Yaya Toure limped off with an early injury, their opponents in red struck a late winner and Manchester City suffered a huge, many said final blow in the title race.
It was April 8, 2012, and Mikel Arteta’s goal three minutes from time gave Arsenal a 1-0 win over City at the Emirates Stadium. Toure’s knock saw him replaced by David Pizarro 17 minutes in, Mario Balotelli picked up a needless late red card and he was glowered at by Roberto Mancini as he left the pitch. An awful lot can change in two years.
But City are now in a broadly similar position.
That defeat to the Gunners saw them slip eight points behind Premier League leaders Manchester United with six games remaining.
On Sunday, as Toure limped off at Anfield, Philippe Coutinho fired Liverpool’s late winner and Manuel Pellegrini’s side succumbed to a damaging defeat, City were left seven points behind the league-leading Reds. As after that Arsenal loss two years ago, they have six games left to play, and we all know what happened right at the end of the sixth one.
Of course the current circumstances are different to 2012.
Back then City still had to play United, and they watched on as Sir Alex Ferguson’s men remarkably choked under the pressure. They lost at Wigan and drew 4-4 at home to David Moyes’ Everton having led by two clear goals on two occasions.
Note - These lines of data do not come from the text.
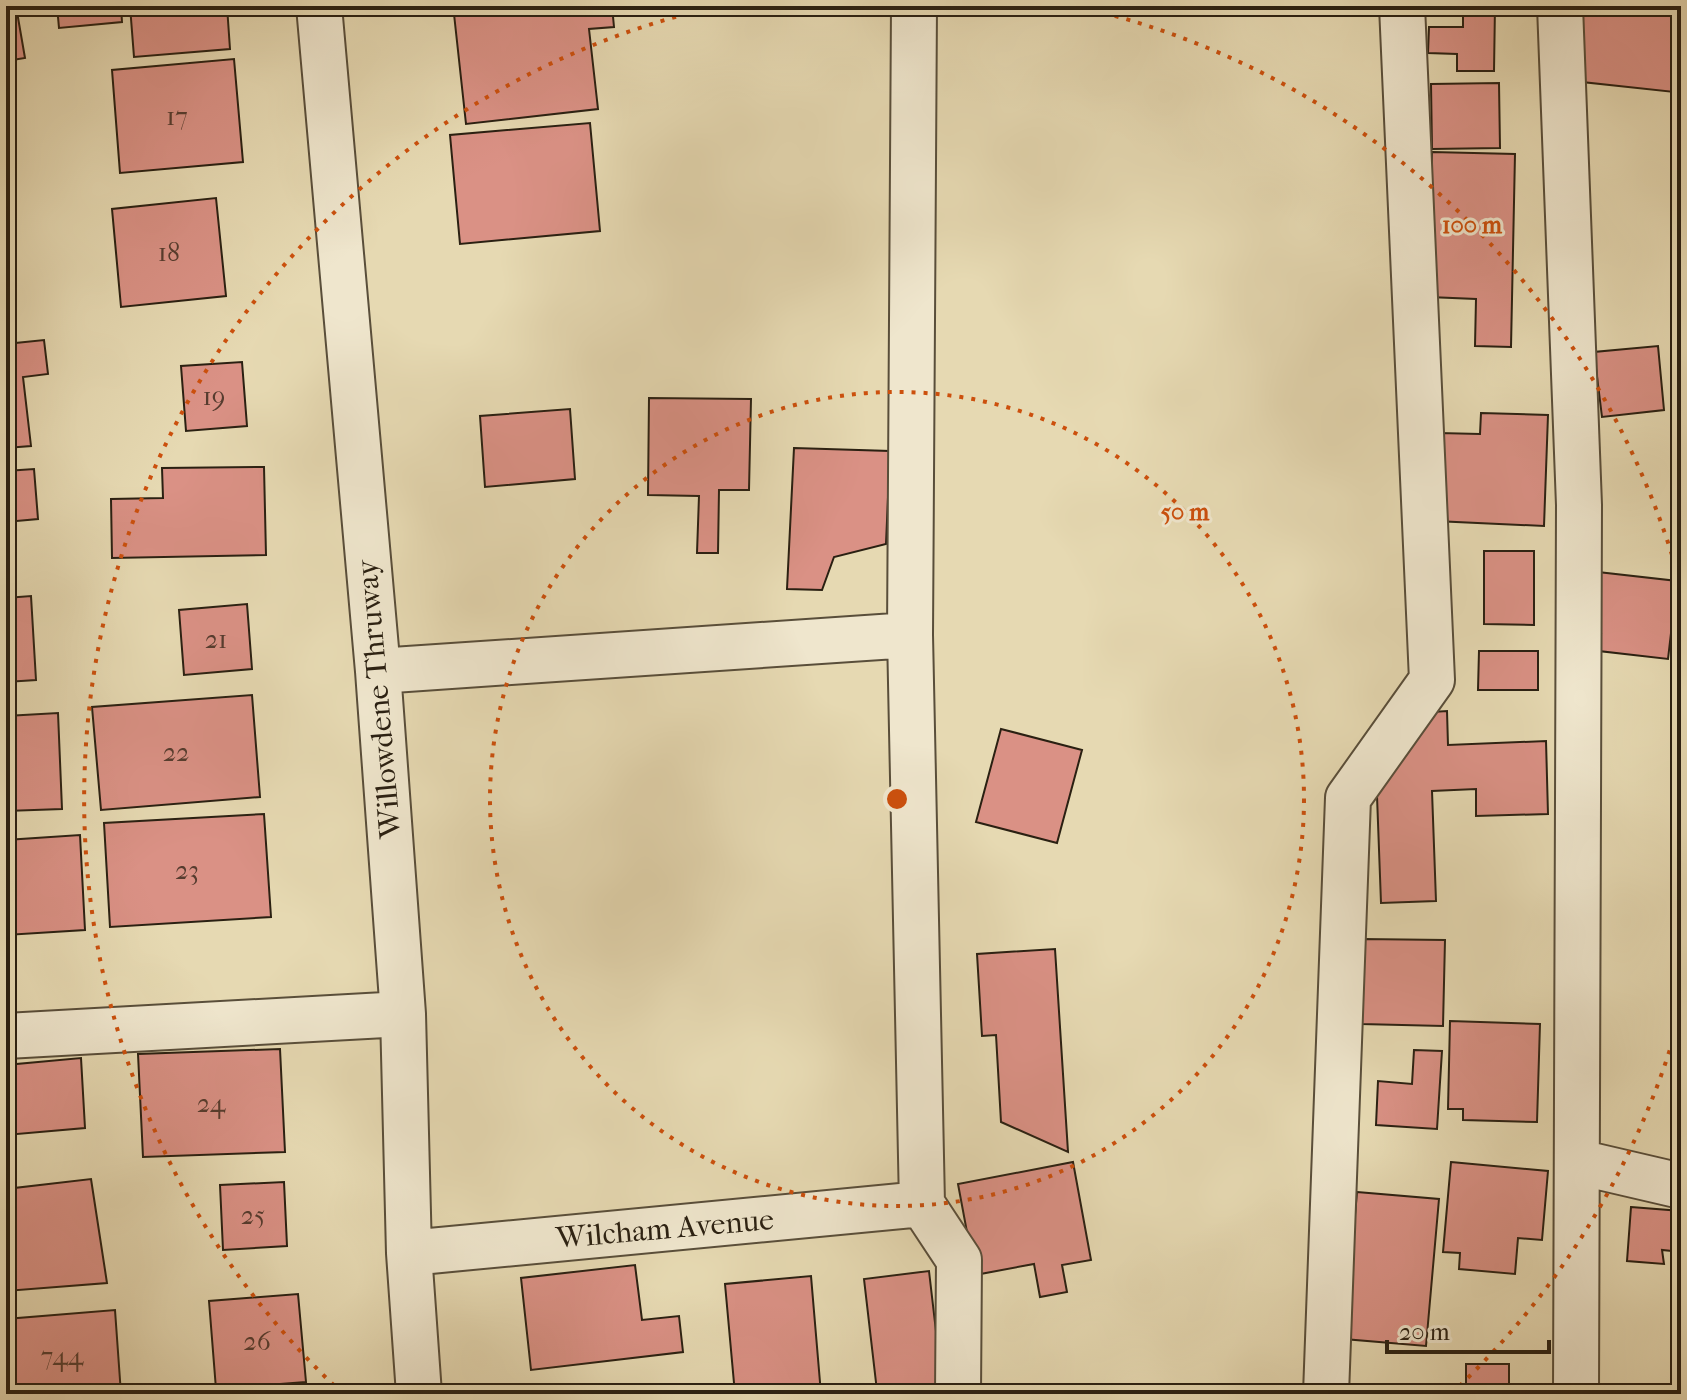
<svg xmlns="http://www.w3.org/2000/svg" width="1687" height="1400" font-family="'IM FELL French Canon',serif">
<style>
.building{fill:#da9185;stroke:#2a2012;stroke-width:2}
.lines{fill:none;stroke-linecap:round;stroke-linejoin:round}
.street-casing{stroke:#594e3a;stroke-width:48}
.street{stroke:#efe6cd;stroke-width:44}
.ring{fill:none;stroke:#cc500d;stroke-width:4;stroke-dasharray:4 8}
.labels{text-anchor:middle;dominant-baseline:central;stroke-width:6;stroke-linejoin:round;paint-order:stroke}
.number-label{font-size:26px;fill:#563c2f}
.street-label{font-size:30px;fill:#2a2012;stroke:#efe6cd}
.centre{fill:#cc500d;stroke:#efe6cd;stroke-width:4}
.ring-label{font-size:24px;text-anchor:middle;font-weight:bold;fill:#cc500d;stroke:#efe6cd;stroke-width:6;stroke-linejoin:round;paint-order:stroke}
</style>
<rect width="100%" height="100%" fill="#e6d9b2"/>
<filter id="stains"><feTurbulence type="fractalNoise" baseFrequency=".0025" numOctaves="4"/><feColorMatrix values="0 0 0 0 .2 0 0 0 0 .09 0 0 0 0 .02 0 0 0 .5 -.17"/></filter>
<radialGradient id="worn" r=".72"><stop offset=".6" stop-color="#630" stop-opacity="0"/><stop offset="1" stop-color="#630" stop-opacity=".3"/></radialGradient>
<path class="building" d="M 6,6 L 16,6 L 25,58 L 6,61 Z
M 57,6 L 121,6 L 122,22 L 59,28 Z
M 130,6 L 227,6 L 230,49 L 134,57 Z
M 530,6 L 612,6 L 614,27 L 589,29 L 598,109 L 466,124 L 454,14 Z
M 1463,6 L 1495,6 L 1494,71 L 1457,71 L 1457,54 L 1428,53 L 1429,27 L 1463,27 Z
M 1582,6 L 1619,8 L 1619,6 L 1675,6 L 1672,41 L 1679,41 L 1674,92 L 1573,81 Z
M 234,59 L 243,162 L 120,173 L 112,70 Z
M 1499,83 L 1500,148 L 1432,149 L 1431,84 Z
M 6,99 L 16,99 L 16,129 L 6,129 Z
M 590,123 L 600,231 L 460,244 L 450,135 Z
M 1432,152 L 1515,154 L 1511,347 L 1475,346 L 1476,299 L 1429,297 Z
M 216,198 L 226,296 L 121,307 L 112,209 Z
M 44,340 L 48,374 L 23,377 L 31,446 L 6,448 L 6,344 Z
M 1658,346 L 1664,410 L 1602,417 L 1594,352 Z
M 242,362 L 247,426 L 186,431 L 181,366 Z
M 649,398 L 751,399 L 749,490 L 719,490 L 718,553 L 697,553 L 699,496 L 648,495 Z
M 570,409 L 575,479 L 485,487 L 480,416 Z
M 1481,413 L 1548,415 L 1544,526 L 1435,521 L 1439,433 L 1480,434 Z
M 794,448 L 890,451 L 886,544 L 834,557 L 822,590 L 787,589 Z
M 264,467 L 266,555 L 112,558 L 111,499 L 163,498 L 162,468 Z
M 34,469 L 38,519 L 6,522 L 6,471 Z
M 1484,551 L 1534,551 L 1534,625 L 1484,624 Z
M 1589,571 L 1677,581 L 1668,659 L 1599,651 L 1601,634 L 1593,634 Z
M 31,596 L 36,680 L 6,682 L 6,598 Z
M 247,604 L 252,669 L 184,675 L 179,610 Z
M 1479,651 L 1538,651 L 1538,690 L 1478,690 Z
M 252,695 L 260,797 L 101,810 L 92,707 Z
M 1447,711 L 1448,745 L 1546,741 L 1548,814 L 1476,816 L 1476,789 L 1432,791 L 1436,901 L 1381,903 L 1377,796 L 1417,713 Z
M 58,713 L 62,809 L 6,811 L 6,716 Z
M 1001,729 L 1082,750 L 1057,843 L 976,822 Z
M 264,814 L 271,917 L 110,927 L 104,823 Z
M 80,835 L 85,930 L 6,935 L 6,840 Z
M 1362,939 L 1445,940 L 1443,1026 L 1361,1024 Z
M 1055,949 L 1068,1152 L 1001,1122 L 996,1035 L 982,1036 L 977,954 Z
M 1450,1021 L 1540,1024 L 1537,1122 L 1463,1120 L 1463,1109 L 1448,1109 Z
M 280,1049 L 285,1152 L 143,1157 L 138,1054 Z
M 1414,1050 L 1442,1051 L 1437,1129 L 1376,1125 L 1378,1081 L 1412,1084 Z
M 81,1058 L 85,1128 L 6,1135 L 6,1065 Z
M 1073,1162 L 1091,1260 L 1062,1265 L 1067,1292 L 1040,1297 L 1034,1264 L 975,1275 L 958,1184 Z
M 1451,1162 L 1548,1171 L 1542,1240 L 1518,1238 L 1515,1274 L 1459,1269 L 1460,1253 L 1443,1252 Z
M 91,1179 L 107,1283 L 6,1291 L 6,1189 Z
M 284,1182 L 287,1246 L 223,1250 L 220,1185 Z
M 1357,1192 L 1439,1199 L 1426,1346 L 1344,1339 Z
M 1631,1207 L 1681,1211 L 1681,1252 L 1662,1250 L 1664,1264 L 1627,1261 Z
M 635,1265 L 642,1320 L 679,1316 L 683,1352 L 531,1370 L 521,1278 Z
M 929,1271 L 942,1383 L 877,1391 L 864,1279 Z
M 811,1276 L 821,1394 L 735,1394 L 725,1284 Z
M 298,1294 L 306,1382 L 216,1389 L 209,1301 Z
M 115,1310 L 121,1394 L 6,1394 L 6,1319 Z
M 1466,1364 L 1509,1364 L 1509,1394 L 1466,1394 Z
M 661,1385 L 662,1394 L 543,1394 Z"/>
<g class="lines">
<defs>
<path id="street" d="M 319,6 L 378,671 L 403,1014 L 409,1253 L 419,1394
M 914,6 L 910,635 L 922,1204 L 959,1260 L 958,1394
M 1560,6 L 1579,505 L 1576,1394
M 378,671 L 910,635
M 6,1036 L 403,1014
M 1578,1162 L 1681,1186
M 409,1253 L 922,1204
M 1326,1394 L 1348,798 L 1432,680 L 1402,6"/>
</defs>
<use href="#street" class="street-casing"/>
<use href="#street" class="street"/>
</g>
<g class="ring">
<circle cx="897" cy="799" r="407"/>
<path d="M1680 1016A813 813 0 0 1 1451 1394M343 1394A813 813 0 0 1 714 7M1080 7A813 813 0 0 1 1680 582"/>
</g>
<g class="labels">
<g class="number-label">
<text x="177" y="116">17</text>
<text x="169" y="252">18</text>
<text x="214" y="396">19</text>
<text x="216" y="639">21</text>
<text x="176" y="752">22</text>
<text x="187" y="870">23</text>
<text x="211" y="1103">24</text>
<text x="253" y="1215">25</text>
<text x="257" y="1341">26</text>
<text x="62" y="1356">744</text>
</g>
<g class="street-label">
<text transform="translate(379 699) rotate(-95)">Willowdene Thruway</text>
<text transform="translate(665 1229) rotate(-5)">Wilcham Avenue</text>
</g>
</g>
<circle cx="897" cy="799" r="12" class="centre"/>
<g class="ring-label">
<text x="1472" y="233">100 m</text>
<text x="1185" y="520">50 m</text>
</g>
<rect width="1687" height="1400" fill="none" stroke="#e6d9b2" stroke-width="32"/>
<rect x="8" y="8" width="1671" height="1384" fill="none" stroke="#2a2012" stroke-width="4"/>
<rect x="16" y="16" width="1655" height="1368" fill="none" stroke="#2a2012" stroke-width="2"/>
<path d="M1387 1340v12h162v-12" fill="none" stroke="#2a2012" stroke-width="4"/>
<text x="1399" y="1340" font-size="24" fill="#2a2012" stroke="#efe6cd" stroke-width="6" paint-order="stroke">20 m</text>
<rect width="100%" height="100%" filter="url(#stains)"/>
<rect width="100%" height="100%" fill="url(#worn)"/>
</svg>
It remains one of Moyes’ finest Old Trafford moments.
But all City can do now is win their matches and hope that Liverpool and Chelsea are similarly afflicted. If the rival pair both win all of their other three games but draw with each other on April 27, then six City wins from here would deliver a second league title in three seasons, pipping Liverpool to the post by a point.
Two years ago and minus Toure for all but the last half hour at Carrow Road, Mancini’s men responded to that Arsenal loss by scoring 10 goals in four days as they swept aside West Bromwich Albion and Norwich City 4-0 and 6-1 respectively.
Back in the present day, the next two matches offer the perfect opportunity to repeat that goalscoring trick, with bottom-of-the-table Sunderland visiting the Etihad Stadium on Wednesday night before West Brom again make the trip next Monday.
The return of Sergio Aguero from injury will only heighten the memories of 2012—the Argentinean scored two goals in each of those West Brom and Norwich games before his unforgettable moment against Queens Park Rangers on the final day of the season—but the forward looked somewhat off the pace at Anfield on Sunday.
That is probably the least of Pellegrini’s title worries, though. His team went from title favourites to many people’s third favourites at Liverpool.
Chelsea and Jose Mourinho have got that winning machine feel and that steely-eyed look about them again, and Liverpool’s unlikely challenge remains so remarkable and emotive that it is often difficult to look elsewhere. They’ve now won 10 games in a row.
The stars appear to have it written on them that the title goes to Merseyside this season, and indeed it is on Merseyside where City could lose it.
After the Anfield loss, undoubtedly the toughest remaining fixture for Pellegrini’s men comes at Goodison Park against a rampant and Champions League-chasing Everton on May 3. It is a match that they now have to win at a ground where they’ve only won once in 15 visits, none of which would have been against an Everton side as good as this one.
That will have to wait though, as will any City title hopes for now.
They simply have to focus on winning six out of six, which is exactly what they did two years ago.
Then, as now, they will need other results to go in their favour if they are to be successful. But when you win a league title in the manner that they did in 2012 and you're as good a team as they showed in a losing cause at Anfield, you simply never lose hope.